Main 13, August 1922
Police Band the Hit of the Pageant
New Musical Organization Makes First Appearance Amid Crowds and Attracts Constant Applause
PROBABLY no group of musicians anywhere was ever received with a warmer welcome than that which greeted the Chicago Police Band during the Pageant of Progress. From the opening day (July 31, 1921) when it appeared in the great parade to the close of the big exposition the band was the most-talked-of feature of the entire show.
Starting out with a modest program its popularity grew until the demands for its services kept the police musicians busy to their utmost capacity. These talented members of the Department undoubtedly did more to acquaint the citizens of Chicago with the quality of their police than has ever been done before.
The uninformed who had supposed that a policeman might be a good thief catcher but possessed no aesthetic soul, had his ideas considerably jolted as he listened to classic strains emanating from the instruments of the members of the band. Their handsome. appearance in smart new uniforms and their snappy drill step bespoke an intelligence and discipline which smacked of the best military tradition.
Their concerts were attended by crowds who stayed until the last note was played and applauded for more. The double quartet with their variety of songs gave a professional finish to the Band’s programs and quite won the hearts of everybody within hearing.
It was a great feature for the public but it was also a great fortnight for the Band itself. As the members played they developed a spirit of camaraderie which welded the organization together into an exceptionally harmonious unit. The leader expressed himself as pleased beyond measure at the progress made and the high standard of the work done, There are other police bands in other cities, of course, but they will have to keep on their toes to approach the brand of music that the Chicago aggregation turns out.
Now that such a fine start has been made it is hoped that more policemen will volunteer their services.
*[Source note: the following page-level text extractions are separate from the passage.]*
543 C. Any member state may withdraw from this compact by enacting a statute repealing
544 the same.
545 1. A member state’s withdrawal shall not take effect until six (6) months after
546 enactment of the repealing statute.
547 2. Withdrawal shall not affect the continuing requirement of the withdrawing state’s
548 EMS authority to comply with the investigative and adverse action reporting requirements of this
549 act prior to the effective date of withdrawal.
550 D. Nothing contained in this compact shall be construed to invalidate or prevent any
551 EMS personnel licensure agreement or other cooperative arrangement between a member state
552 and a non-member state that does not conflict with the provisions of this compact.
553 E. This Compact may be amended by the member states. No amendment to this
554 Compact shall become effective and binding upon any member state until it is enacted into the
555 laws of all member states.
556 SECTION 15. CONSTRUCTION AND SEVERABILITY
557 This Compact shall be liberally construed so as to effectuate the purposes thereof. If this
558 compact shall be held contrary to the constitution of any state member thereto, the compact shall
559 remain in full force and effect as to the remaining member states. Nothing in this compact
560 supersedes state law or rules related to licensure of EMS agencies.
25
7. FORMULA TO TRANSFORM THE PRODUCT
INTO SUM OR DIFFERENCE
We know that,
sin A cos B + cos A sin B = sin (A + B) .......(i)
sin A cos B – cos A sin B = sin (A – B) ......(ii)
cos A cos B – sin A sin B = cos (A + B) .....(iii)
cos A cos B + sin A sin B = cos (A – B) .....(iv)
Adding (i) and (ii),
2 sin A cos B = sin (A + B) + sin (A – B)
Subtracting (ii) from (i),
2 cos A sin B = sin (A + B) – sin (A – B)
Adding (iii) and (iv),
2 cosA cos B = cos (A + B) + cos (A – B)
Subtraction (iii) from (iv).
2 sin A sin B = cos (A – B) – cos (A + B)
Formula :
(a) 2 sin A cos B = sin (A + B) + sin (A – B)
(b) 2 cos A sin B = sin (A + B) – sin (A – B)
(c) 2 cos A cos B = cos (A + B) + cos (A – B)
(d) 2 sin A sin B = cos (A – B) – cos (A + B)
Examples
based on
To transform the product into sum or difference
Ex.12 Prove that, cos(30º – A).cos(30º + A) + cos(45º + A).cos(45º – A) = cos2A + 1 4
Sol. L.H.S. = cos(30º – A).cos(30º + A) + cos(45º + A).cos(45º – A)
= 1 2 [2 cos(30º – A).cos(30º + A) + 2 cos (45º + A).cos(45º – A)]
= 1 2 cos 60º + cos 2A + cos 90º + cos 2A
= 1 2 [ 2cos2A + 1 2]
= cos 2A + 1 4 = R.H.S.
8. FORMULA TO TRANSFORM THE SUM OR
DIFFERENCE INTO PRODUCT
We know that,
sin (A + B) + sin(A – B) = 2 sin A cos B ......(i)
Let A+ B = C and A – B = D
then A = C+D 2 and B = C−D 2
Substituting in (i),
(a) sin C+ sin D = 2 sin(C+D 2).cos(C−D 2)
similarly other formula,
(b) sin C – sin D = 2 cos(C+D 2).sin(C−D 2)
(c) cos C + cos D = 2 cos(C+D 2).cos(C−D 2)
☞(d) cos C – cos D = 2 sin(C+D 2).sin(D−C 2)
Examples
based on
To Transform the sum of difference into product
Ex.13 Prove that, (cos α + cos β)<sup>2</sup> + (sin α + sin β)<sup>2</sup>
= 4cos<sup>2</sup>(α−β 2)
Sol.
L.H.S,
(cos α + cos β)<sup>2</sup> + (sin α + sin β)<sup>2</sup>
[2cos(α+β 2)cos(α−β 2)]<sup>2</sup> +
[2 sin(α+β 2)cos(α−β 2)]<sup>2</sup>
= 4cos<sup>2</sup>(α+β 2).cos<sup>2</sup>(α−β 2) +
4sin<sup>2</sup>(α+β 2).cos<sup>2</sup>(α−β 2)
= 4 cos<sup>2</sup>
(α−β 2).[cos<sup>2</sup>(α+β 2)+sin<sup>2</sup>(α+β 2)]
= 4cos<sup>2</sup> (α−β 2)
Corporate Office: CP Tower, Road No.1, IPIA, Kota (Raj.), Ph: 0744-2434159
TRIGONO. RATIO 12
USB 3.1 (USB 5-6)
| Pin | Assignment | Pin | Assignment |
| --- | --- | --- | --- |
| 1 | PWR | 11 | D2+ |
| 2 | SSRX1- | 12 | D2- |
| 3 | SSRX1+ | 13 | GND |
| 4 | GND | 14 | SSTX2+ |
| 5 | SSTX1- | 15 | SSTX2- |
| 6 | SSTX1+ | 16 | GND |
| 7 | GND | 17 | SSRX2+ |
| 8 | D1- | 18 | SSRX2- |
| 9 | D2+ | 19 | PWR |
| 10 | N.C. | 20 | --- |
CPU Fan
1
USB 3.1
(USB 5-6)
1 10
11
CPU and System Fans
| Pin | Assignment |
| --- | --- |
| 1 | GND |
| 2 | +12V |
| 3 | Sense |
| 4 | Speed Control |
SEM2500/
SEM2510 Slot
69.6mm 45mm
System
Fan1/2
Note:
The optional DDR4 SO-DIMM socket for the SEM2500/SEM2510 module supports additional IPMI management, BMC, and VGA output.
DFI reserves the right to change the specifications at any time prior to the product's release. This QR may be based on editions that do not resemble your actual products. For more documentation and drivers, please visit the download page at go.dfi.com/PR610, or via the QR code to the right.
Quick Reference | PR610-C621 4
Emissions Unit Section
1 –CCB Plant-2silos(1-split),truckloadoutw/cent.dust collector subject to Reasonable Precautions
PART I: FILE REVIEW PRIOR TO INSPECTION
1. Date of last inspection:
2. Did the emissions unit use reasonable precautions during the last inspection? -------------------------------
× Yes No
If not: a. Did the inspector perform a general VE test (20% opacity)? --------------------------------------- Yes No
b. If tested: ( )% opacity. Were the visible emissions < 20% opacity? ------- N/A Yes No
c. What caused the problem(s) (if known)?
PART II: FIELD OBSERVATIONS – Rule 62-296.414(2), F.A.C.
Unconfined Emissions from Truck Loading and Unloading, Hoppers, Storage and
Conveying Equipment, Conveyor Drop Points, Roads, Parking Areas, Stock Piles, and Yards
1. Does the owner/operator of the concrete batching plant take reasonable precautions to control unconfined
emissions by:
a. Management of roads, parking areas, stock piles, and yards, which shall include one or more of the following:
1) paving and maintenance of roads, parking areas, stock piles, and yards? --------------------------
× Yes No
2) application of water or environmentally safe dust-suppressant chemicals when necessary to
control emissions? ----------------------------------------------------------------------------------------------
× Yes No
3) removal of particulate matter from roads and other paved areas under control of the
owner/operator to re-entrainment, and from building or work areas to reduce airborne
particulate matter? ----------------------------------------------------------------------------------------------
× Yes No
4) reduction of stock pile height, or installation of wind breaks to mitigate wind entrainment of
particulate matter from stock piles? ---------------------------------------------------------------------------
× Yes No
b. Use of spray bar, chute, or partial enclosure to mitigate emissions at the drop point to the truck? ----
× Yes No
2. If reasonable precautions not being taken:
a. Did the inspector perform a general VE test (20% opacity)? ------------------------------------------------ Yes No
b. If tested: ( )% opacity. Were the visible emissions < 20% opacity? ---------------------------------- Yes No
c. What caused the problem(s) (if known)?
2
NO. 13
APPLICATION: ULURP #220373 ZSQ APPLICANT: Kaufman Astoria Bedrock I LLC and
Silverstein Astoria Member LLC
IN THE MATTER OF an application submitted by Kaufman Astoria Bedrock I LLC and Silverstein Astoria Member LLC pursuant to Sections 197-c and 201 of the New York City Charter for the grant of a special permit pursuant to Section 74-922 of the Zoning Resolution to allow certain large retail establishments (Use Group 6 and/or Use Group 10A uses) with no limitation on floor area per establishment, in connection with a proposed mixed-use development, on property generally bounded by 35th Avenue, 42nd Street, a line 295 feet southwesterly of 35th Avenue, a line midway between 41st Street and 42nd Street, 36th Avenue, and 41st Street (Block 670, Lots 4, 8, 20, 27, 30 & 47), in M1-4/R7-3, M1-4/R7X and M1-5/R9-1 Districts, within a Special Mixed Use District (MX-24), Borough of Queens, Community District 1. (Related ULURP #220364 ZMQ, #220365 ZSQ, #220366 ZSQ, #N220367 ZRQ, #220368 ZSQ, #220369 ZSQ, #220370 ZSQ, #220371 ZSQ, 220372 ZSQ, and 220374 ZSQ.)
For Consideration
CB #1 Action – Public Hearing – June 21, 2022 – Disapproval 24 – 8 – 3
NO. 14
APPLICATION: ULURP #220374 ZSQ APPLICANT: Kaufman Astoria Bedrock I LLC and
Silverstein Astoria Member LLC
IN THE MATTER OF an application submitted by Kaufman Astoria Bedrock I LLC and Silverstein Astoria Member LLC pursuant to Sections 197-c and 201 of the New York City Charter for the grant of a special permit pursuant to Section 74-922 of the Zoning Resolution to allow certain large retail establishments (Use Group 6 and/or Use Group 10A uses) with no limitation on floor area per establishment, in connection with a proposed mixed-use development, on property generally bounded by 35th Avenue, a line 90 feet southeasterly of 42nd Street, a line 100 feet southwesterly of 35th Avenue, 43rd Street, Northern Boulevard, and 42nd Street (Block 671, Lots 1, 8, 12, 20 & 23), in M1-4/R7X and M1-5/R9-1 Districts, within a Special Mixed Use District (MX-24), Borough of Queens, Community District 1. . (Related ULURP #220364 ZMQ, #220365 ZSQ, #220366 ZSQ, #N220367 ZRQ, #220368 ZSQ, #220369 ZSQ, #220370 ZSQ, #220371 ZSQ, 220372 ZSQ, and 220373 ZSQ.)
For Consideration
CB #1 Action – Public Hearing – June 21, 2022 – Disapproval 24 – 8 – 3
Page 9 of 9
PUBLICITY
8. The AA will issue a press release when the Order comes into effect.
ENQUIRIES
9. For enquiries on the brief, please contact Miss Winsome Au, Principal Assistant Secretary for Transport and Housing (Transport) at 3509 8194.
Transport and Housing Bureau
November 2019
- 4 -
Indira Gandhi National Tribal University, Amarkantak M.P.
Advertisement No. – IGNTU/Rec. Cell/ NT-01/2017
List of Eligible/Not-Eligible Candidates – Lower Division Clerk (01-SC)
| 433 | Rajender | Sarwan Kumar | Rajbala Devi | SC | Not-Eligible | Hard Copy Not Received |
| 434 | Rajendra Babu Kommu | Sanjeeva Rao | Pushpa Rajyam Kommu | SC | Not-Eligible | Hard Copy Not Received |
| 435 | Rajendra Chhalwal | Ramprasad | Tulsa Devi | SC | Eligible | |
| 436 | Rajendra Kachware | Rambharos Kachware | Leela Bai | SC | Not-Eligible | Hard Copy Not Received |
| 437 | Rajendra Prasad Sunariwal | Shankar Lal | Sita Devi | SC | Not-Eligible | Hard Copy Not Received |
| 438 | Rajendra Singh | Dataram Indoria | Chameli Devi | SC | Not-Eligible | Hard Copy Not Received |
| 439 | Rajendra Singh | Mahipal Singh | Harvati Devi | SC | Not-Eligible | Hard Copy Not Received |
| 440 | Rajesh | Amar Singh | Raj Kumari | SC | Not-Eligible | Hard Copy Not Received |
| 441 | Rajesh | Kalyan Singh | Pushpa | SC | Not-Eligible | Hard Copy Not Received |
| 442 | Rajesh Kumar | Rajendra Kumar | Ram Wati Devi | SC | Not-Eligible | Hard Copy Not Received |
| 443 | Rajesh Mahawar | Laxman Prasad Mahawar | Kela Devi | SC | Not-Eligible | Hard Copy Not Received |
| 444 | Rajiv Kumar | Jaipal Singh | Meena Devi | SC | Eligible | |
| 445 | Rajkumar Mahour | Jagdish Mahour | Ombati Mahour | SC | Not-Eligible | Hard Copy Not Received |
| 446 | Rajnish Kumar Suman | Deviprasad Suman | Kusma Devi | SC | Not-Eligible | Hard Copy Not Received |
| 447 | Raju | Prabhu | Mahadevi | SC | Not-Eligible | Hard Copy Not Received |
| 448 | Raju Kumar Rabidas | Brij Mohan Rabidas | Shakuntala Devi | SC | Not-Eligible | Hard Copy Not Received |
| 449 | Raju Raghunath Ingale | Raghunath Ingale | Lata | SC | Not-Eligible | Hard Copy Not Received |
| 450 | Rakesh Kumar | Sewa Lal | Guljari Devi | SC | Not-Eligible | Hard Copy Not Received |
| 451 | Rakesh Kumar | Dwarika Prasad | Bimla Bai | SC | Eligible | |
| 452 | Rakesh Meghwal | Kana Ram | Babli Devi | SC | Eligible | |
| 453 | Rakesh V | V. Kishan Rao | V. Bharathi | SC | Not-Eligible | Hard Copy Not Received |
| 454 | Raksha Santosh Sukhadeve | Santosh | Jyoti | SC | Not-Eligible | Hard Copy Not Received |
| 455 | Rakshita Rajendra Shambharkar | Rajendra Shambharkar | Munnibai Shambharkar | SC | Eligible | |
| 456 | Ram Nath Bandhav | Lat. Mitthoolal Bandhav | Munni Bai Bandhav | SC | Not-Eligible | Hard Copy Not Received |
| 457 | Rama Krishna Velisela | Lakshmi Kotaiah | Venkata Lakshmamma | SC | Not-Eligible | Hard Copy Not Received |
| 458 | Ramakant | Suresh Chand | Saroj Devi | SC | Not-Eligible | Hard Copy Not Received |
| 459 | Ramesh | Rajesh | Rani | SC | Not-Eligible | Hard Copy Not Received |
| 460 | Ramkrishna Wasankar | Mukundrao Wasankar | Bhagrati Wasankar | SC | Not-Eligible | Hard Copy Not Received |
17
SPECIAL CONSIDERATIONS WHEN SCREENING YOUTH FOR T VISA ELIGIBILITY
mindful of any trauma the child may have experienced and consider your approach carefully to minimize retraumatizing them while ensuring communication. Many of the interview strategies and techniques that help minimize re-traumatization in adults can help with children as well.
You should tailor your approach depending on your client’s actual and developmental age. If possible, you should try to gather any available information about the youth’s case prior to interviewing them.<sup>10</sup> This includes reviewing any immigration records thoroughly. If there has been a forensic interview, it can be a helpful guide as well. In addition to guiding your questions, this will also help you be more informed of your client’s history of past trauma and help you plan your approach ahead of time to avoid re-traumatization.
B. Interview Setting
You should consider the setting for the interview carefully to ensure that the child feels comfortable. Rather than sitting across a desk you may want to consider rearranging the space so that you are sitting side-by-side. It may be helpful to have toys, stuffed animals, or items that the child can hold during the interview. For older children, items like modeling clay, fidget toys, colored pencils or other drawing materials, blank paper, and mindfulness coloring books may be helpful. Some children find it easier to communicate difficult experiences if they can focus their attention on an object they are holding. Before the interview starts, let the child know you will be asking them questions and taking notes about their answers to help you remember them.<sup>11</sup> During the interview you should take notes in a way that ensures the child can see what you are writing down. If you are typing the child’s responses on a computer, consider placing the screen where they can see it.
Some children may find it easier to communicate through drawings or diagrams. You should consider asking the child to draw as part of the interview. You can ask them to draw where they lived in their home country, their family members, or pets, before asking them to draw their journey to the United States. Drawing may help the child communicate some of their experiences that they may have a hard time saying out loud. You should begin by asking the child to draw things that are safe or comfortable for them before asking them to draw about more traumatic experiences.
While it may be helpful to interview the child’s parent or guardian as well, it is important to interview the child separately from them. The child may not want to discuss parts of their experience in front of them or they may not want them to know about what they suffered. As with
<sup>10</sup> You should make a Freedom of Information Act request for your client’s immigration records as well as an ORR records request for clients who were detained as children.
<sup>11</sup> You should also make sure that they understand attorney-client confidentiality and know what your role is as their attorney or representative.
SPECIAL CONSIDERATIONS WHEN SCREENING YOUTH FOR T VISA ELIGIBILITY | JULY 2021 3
The bigger the band, the more effective it will be.
Accordingly if you ever played a band mstrument, or think you can learn, do not fail to let the leader know of it. There must yet be a great deal of undiscovered talent in the Department and it is desired to double the size of the band if possible. So no one should be bashful for everybody who applies will receive the utmost consideration. The Police Band is one of the finest things the Department has developed and its fame is growing day by day. Address communications to:
Leader, Chicago Police Band,
City Hall, Chicago
In full force the Chicago policeman’s band yesterday (July 31, 1921) entertained thousands on the Municipal Pier. In almost marvelously short time regular members of the police force, hitherto unaccustomed to playing band instruments, while at the same time performing evolutions of the march, have become capable musicians, ranking with the best musical organizations in the city.